After many years of good service, my Bolt 3TB drive died (all LED'd flashing)... so I purchased a slightly smaller drive (Seagate BarraCuda 2TB 2.5 Inch SATA 6Gb/s 5400 RPM (ST2000LM015)) and the mechanical replacement/swap went without a problem... but there's where it went awry...
Upon restarting the Bolt, and hoping for an easy format, the system stalls at the STARTING UP screen forever. It seems that my software must be updated to TE4 level and I cannot figure any way to downgrade to a version (TE3) that may allow for this drive to be used... [System won't start with either old[bad] or new drive].

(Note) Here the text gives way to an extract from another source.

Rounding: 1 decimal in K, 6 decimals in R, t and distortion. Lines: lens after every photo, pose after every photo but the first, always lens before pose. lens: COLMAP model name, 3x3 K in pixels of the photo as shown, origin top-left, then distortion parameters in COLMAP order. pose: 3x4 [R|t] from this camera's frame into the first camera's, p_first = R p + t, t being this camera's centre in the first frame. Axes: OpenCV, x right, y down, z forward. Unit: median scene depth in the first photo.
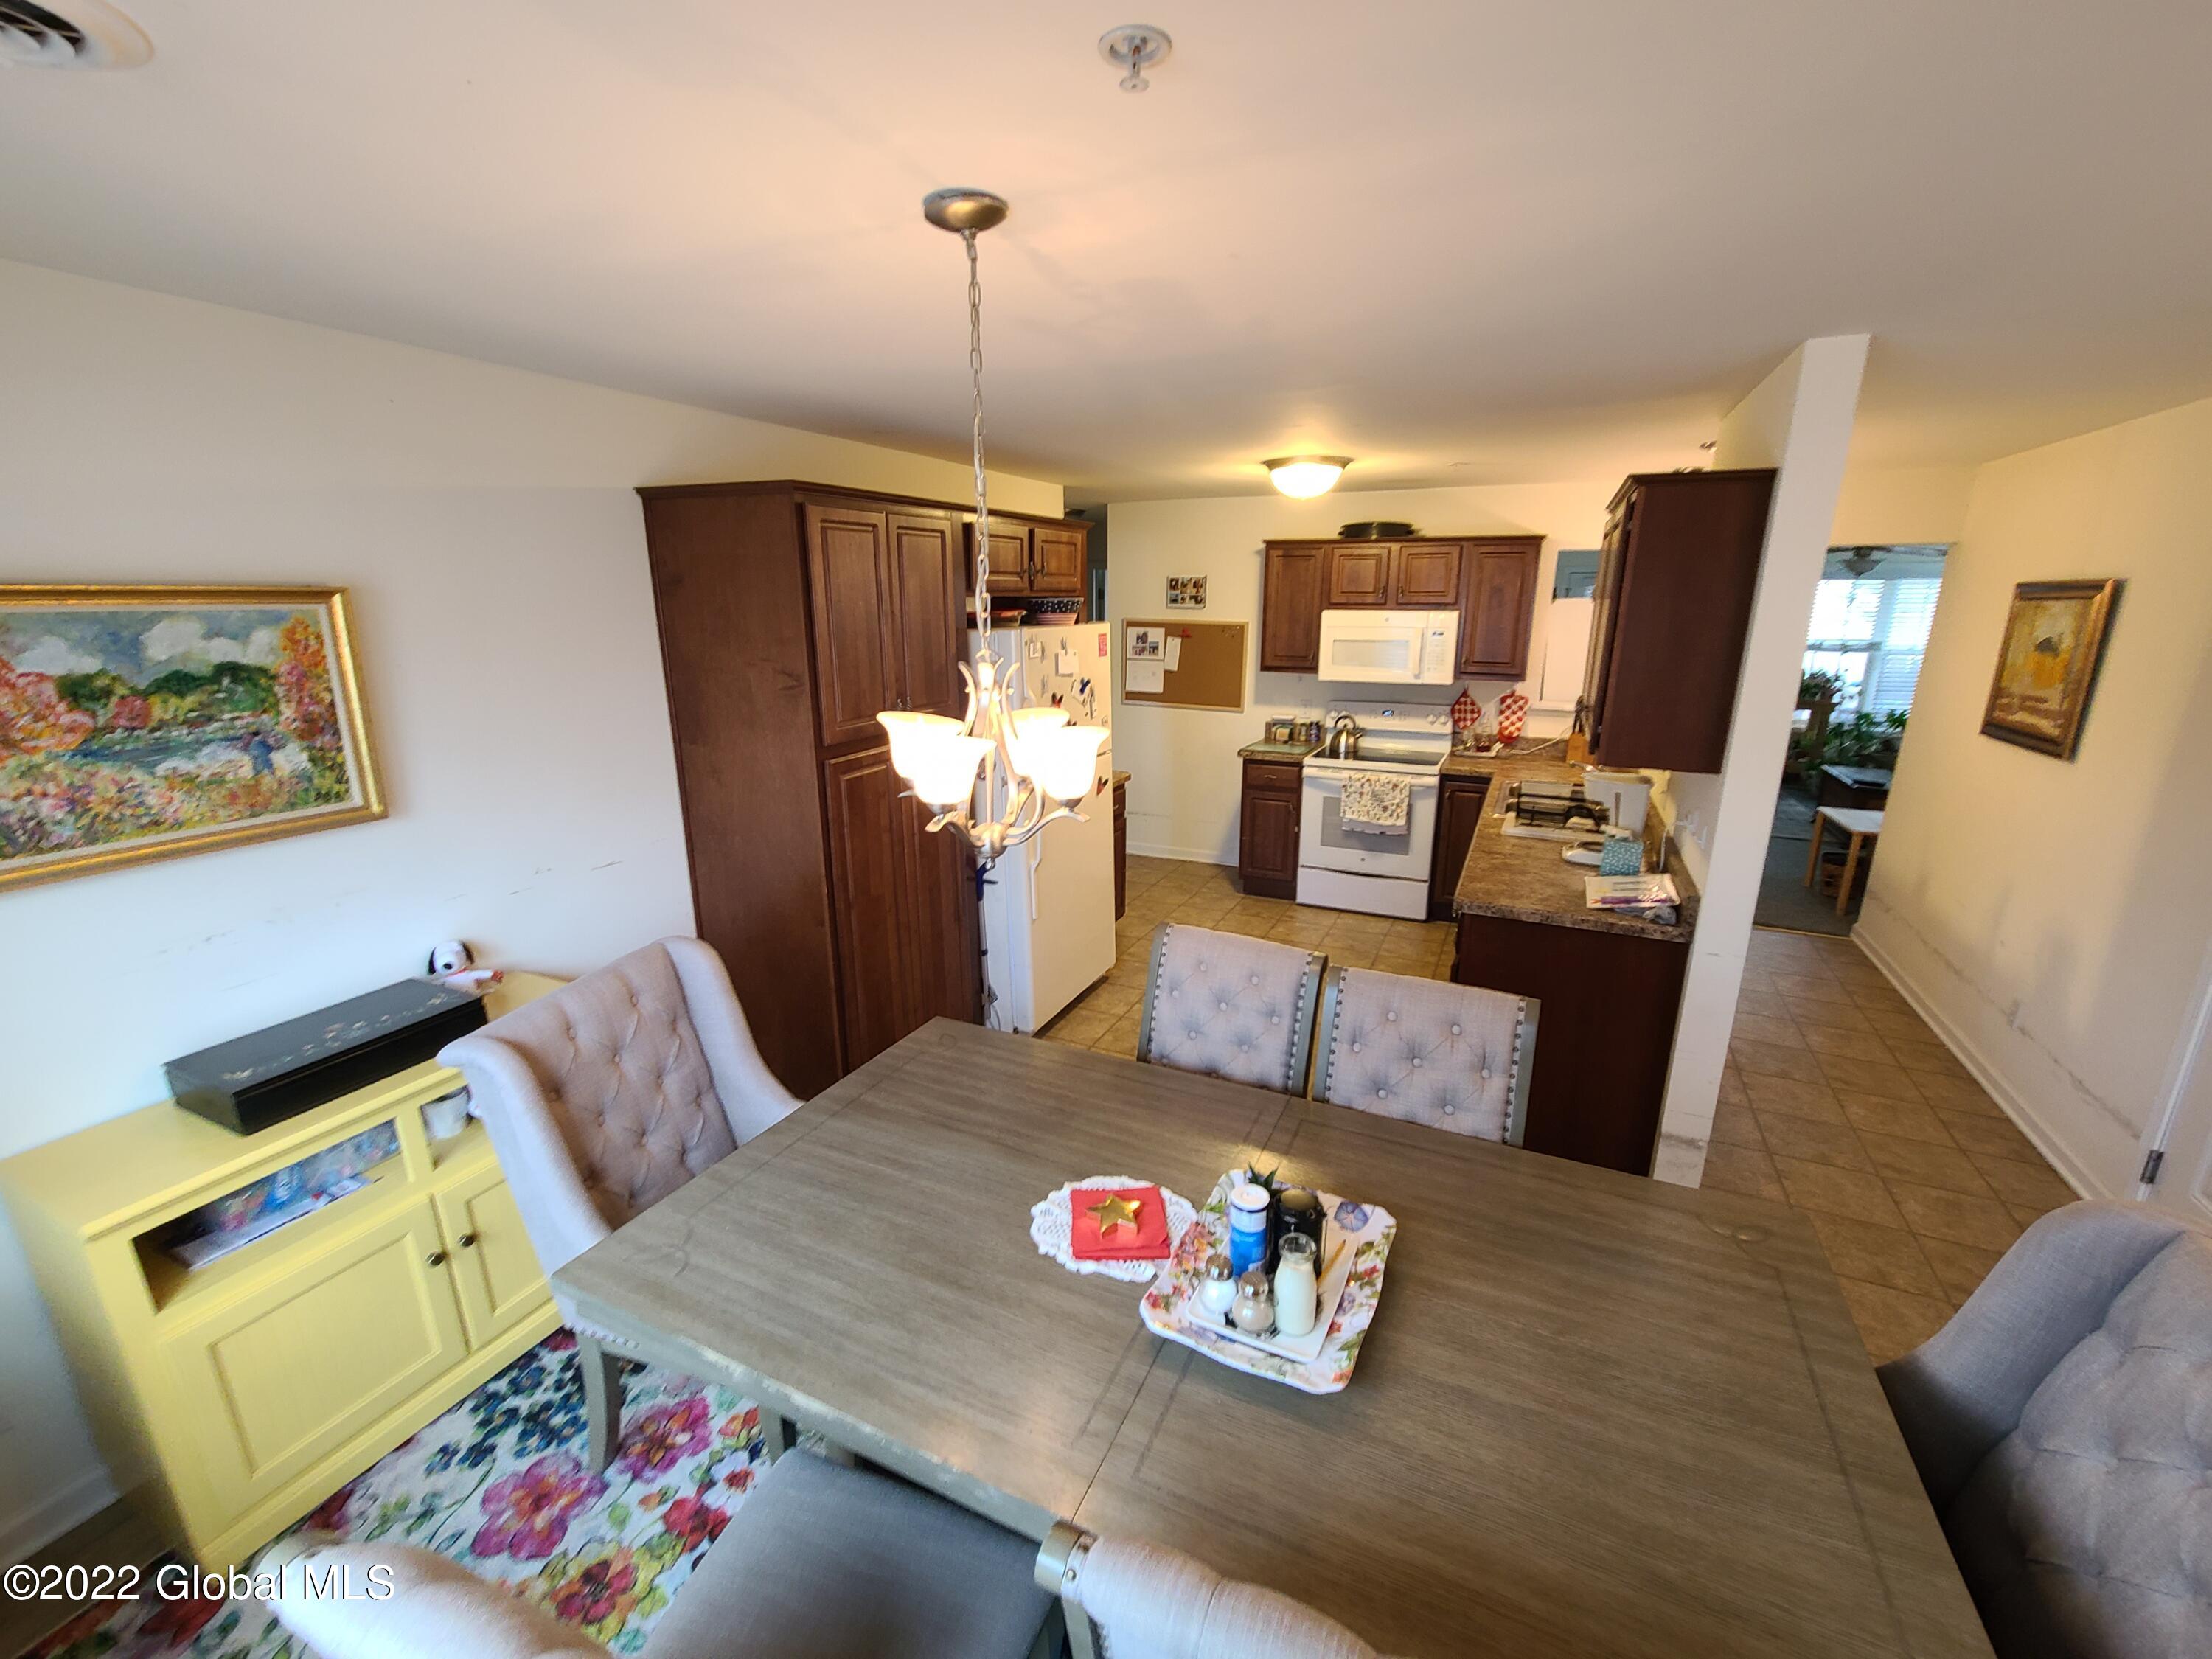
lens RADIAL K [[900.3, 0, 1122.6], [0, 900.3, 830.0], [0, 0, 1]] dist [-0.002216, -0.000348]
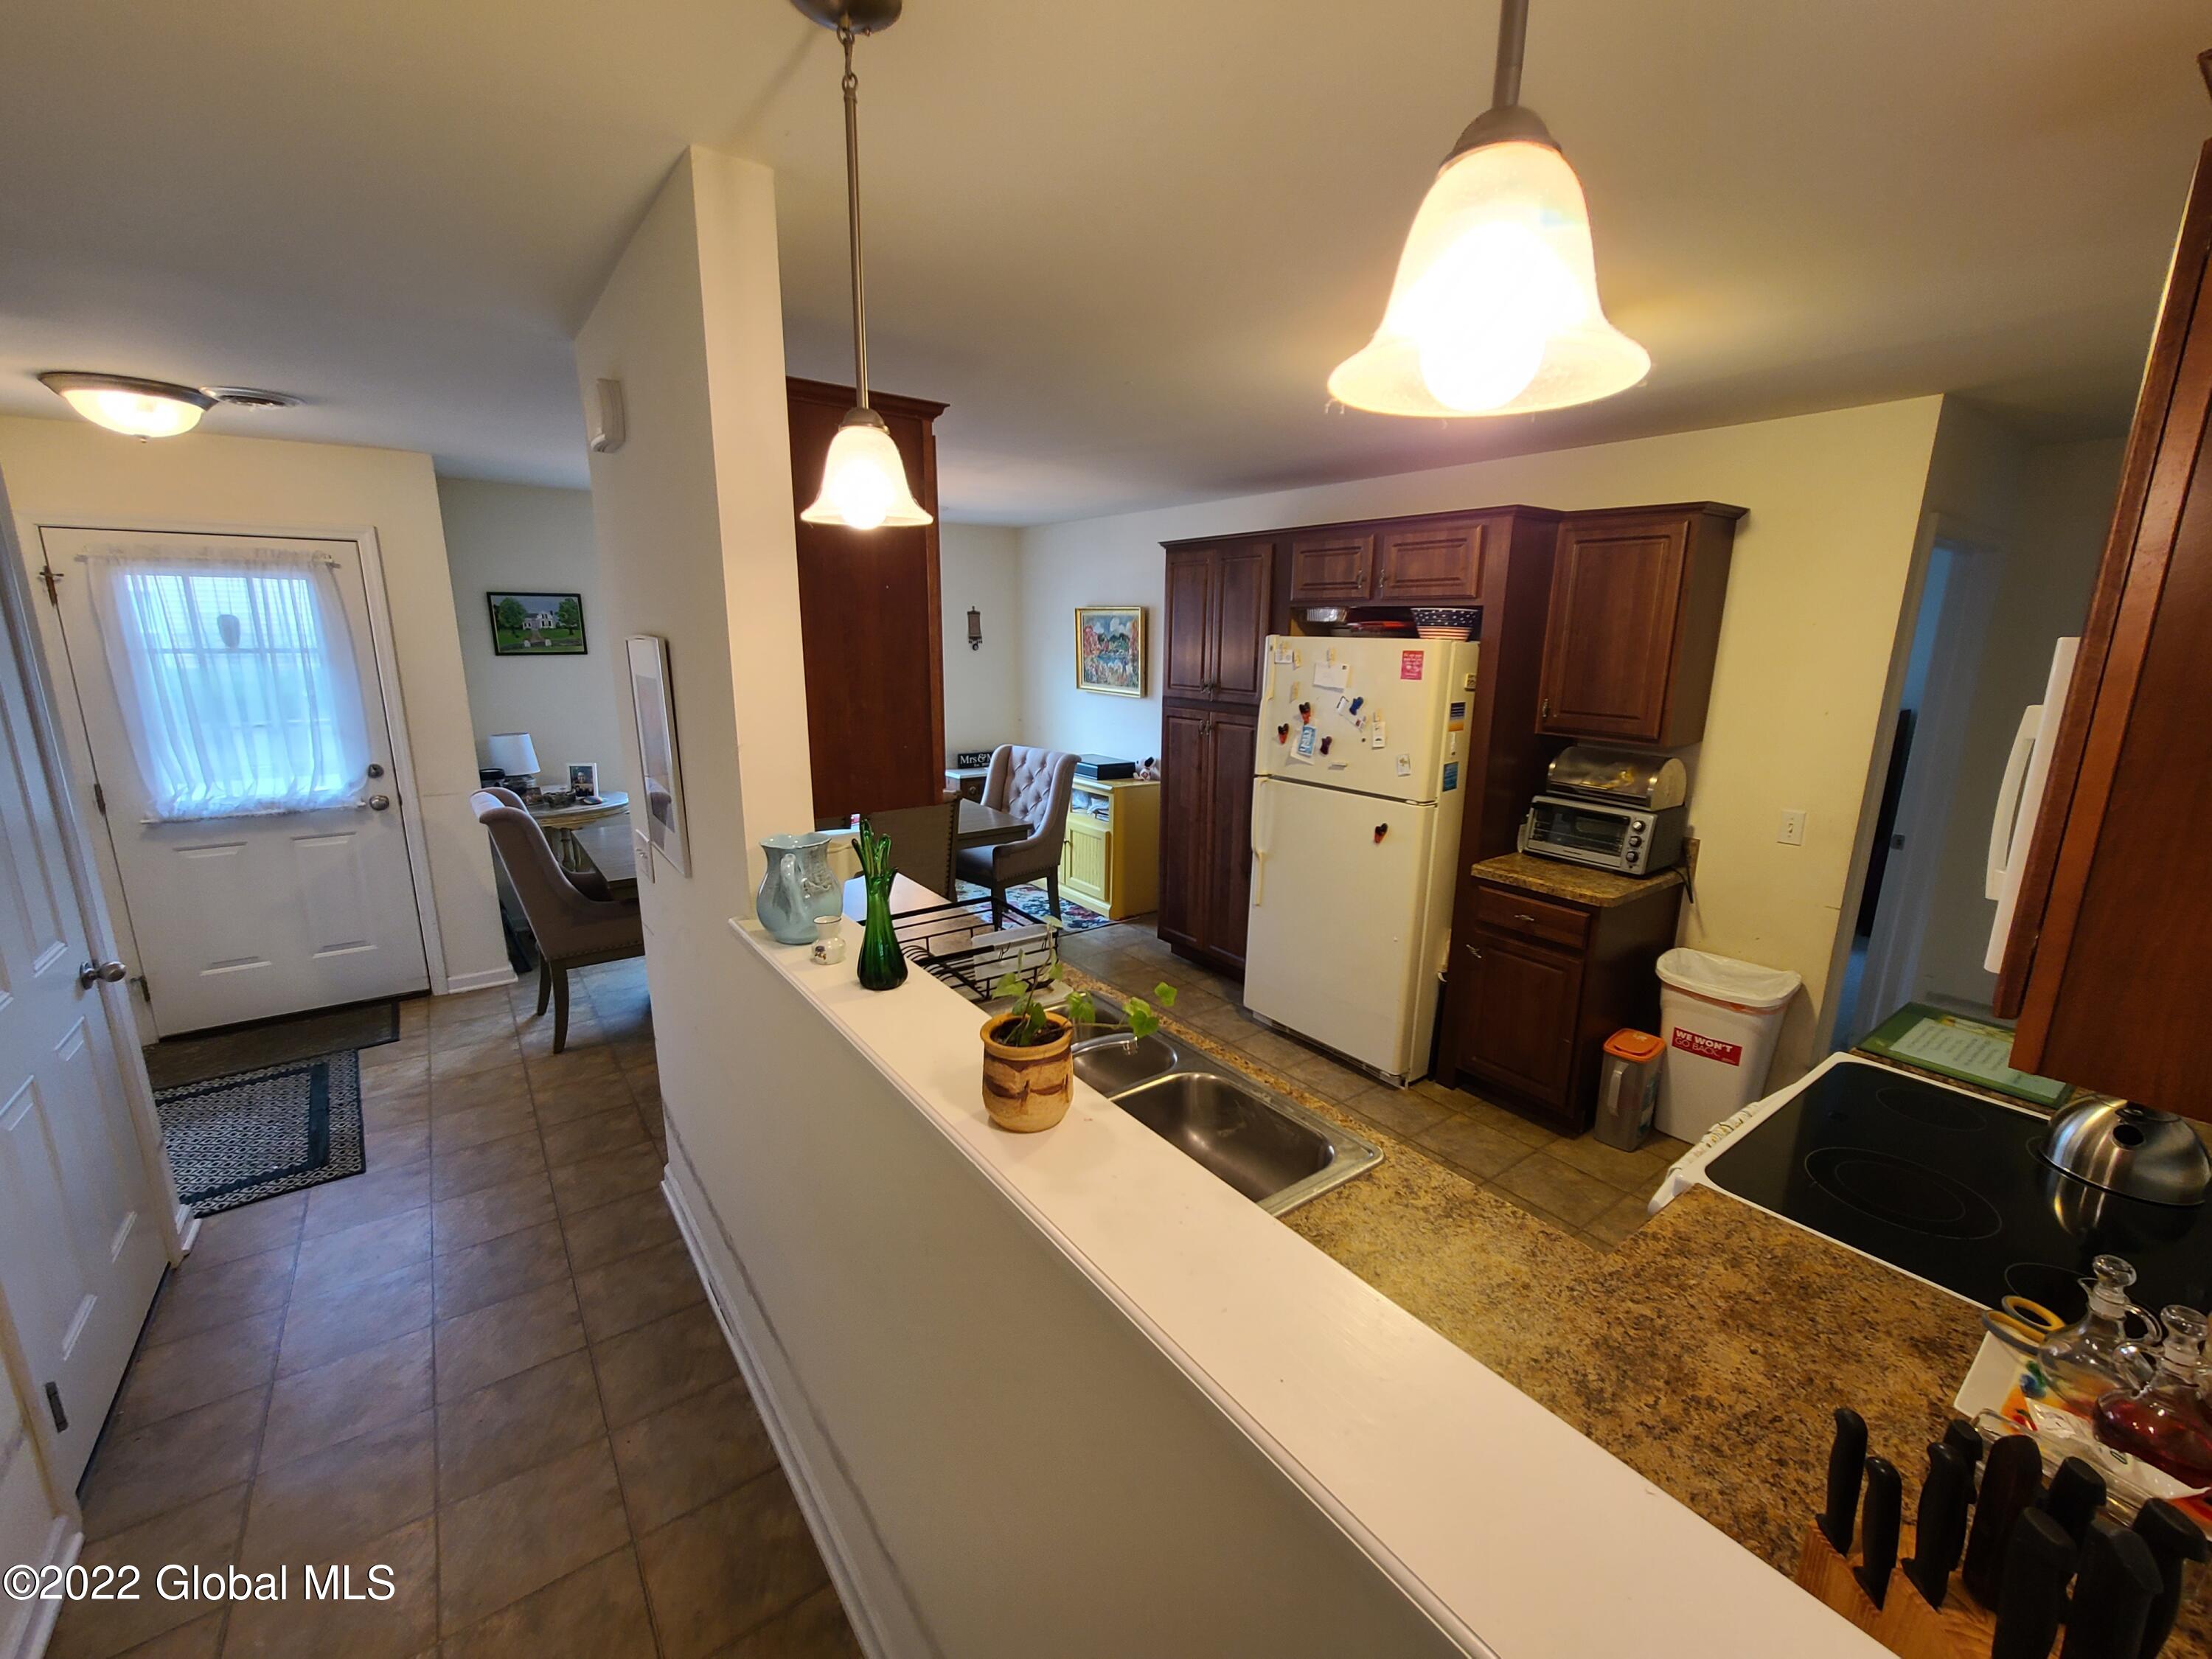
lens RADIAL K [[909.6, 0, 1106.0], [0, 909.6, 829.5], [0, 0, 1]] dist [-0.001222, -0.000139]
pose [[-0.486414, 0.182619, -0.854430, 1.697349], [-0.236713, 0.913797, 0.330065, -0.563465], [0.841052, 0.362803, -0.401255, 2.357403]]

Has anyone have a similar problem and hopefully a possible solution?

Thanx


----------



## lhvetinari (Jun 24, 2019)

ScSmitty said:


> After many years of good service, my Bolt 3TB drive died (all LED'd flashing)... so I purchased a slightly smaller drive (Seagate BarraCuda 2TB 2.5 Inch SATA 6Gb/s 5400 RPM (ST2000LM015)) and the mechanical replacement/swap went without a problem... but there's where it went awry...
> Upon restarting the Bolt, and hoping for an easy format, the system stalls at the STARTING UP screen forever. It seems that my software must be updated to TE4 level and I cannot figure any way to downgrade to a version (TE3) that may allow for this drive to be used... [System won't start with either old[bad] or new drive].
> 
> Has anyone have a similar problem and hopefully a possible solution?
> ...


You bought an SMR drive that is not compatible with TE4, and is not recommended for use, period. It could theoretically run in TE3 but it will likely lead to poor performance and premature failure. Return it.

You want an MQ03ABB200 Toshiba drive, (or the 3TB version if you can find it). Alternately, a WD Red Plus 3.5 drive in an enclosure, or just get one from WeaKnees.


----------



## ScSmitty (Apr 29, 2018)

lhvetinari said:


> You bought an SMR drive that is not compatible with TE4, and is not recommended for use, period. It could theoretically run in TE3 but it will likely lead to poor performance and premature failure. Return it.
> 
> You want an MQ03ABB200 Toshiba drive, (or the 3TB version if you can find it). Alternately, a WD Red Plus 3.5 drive in an enclosure, or just get one from WeaKnees.


Thank you... once I had clear direction I was able to fix the problem.... thanx again lhvetinari


----------



## wadehunnicutt (Apr 9, 2003)

Any luck on any drives for 3TB Internal? Can't find any of the listed models available. Surely something currently out there will work. Any other drives to be had? I really don't want to go down to a 2TB or external enclosure. Thanks.


----------